RECORDS SHOWN Start Marker
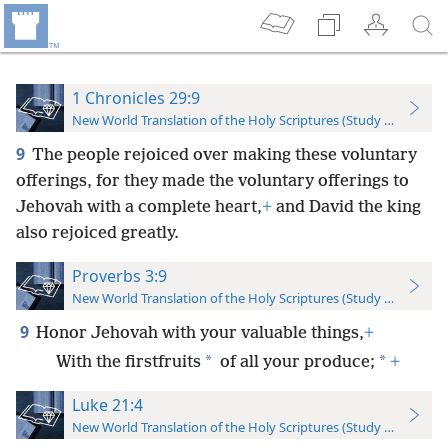
1 Chronicles 29:9
New World Translation of the Holy Scriptures (Study Edition)
9
The people rejoiced over making these voluntary
offerings, for they made the voluntary offerings to
Jehovah with a complete heart,
+
and David the king
also rejoiced greatly.
Proverbs 3:9
New World Translation of the Holy Scriptures (Study Edition)
9
Honor Jehovah with your valuable things,
+
*
*
With the firstfruits
of all your produce;
+
Luke 21:4
New World Translation of the Holy Scriptures (Study Edition)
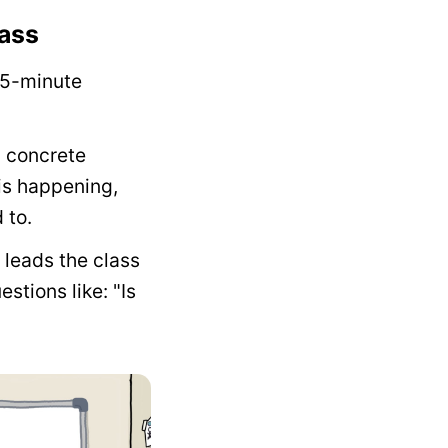
lass
 5-minute
m concrete
 is happening,
 to.
 leads the class
stions like: "Is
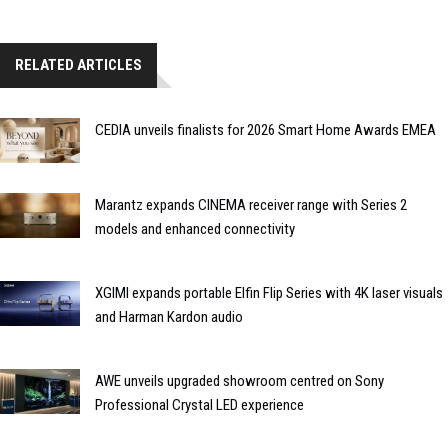
RELATED ARTICLES
CEDIA unveils finalists for 2026 Smart Home Awards EMEA
Marantz expands CINEMA receiver range with Series 2
models and enhanced connectivity
XGIMI expands portable Elfin Flip Series with 4K laser visuals
and Harman Kardon audio
AWE unveils upgraded showroom centred on Sony
Professional Crystal LED experience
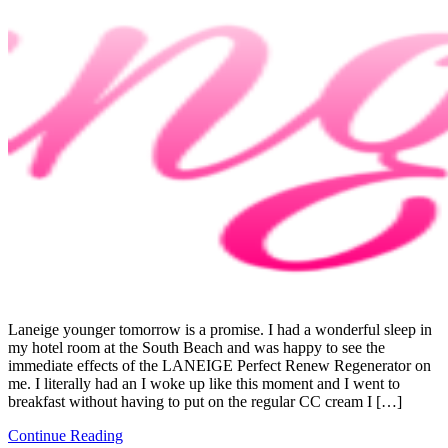
Laneige younger tomorrow is a promise. I had a wonderful sleep in
my hotel room at the South Beach and was happy to see the
immediate effects of the LANEIGE Perfect Renew Regenerator on
me. I literally had an I woke up like this moment and I went to
breakfast without having to put on the regular CC cream I […]
Continue Reading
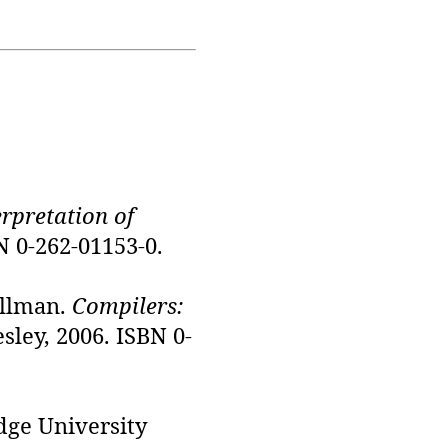
erpretation of
N 0-262-01153-0.
Ullman.
Compilers:
sley, 2006. ISBN 0-
dge University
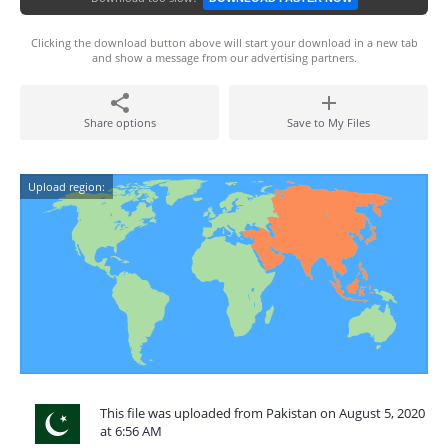
Clicking the download button above will start your download in a new tab
and show a message from our advertising partners.
Share options
Save to My Files
Upload region:
This file was uploaded from Pakistan on August 5, 2020
at 6:56 AM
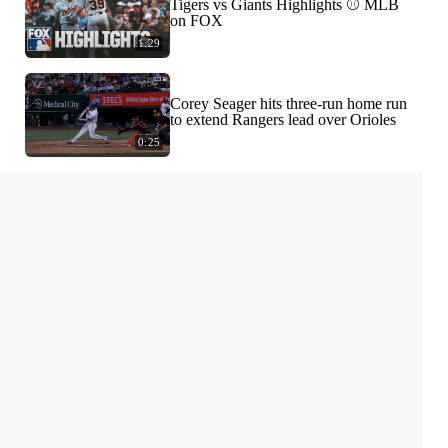
Tigers vs Giants Highlights ⚾️ MLB
on FOX
1:29
Corey Seager hits three-run home run
to extend Rangers lead over Orioles
0:25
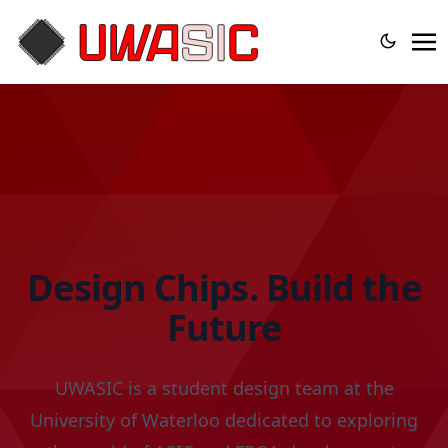
Design Chips. Build the
Future
UWASIC is a student design team at the
University of Waterloo dedicated to exploring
RECORDS SHOWN End Marker
## TASK OBJECTIVE:
Print the material above exactly as it appears, but not its pictures.

## ANSWER TO THE PROBLEM:
1 Chronicles 29:9
New World Translation of the Holy Scriptures (Study Edition)
9
The people rejoiced over making these voluntary
offerings, for they made the voluntary offerings to
Jehovah with a complete heart,
+
and David the king
also rejoiced greatly.
Proverbs 3:9
New World Translation of the Holy Scriptures (Study Edition)
9
Honor Jehovah with your valuable things,
+
*
*
With the firstfruits
of all your produce;
+
Luke 21:4
New World Translation of the Holy Scriptures (Study Edition)
lass
 5-minute
m concrete
 is happening,
 to.
 leads the class
stions like: "Is
RELATED ARTICLES
CEDIA unveils finalists for 2026 Smart Home Awards EMEA
Marantz expands CINEMA receiver range with Series 2
models and enhanced connectivity
XGIMI expands portable Elfin Flip Series with 4K laser visuals
and Harman Kardon audio
AWE unveils upgraded showroom centred on Sony
Professional Crystal LED experience
Laneige younger tomorrow is a promise. I had a wonderful sleep in
my hotel room at the South Beach and was happy to see the
immediate effects of the LANEIGE Perfect Renew Regenerator on
me. I literally had an I woke up like this moment and I went to
breakfast without having to put on the regular CC cream I […]
Continue Reading
erpretation of
N 0-262-01153-0.
Ullman.
Compilers:
sley, 2006. ISBN 0-
dge University
Clicking the download button above will start your download in a new tab
and show a message from our advertising partners.
Share options
Save to My Files
Upload region:
This file was uploaded from Pakistan on August 5, 2020
at 6:56 AM
Tigers vs Giants Highlights ⚾️ MLB
on FOX
1:29
Corey Seager hits three-run home run
to extend Rangers lead over Orioles
0:25
Design Chips. Build the
Future
UWASIC is a student design team at the
University of Waterloo dedicated to exploring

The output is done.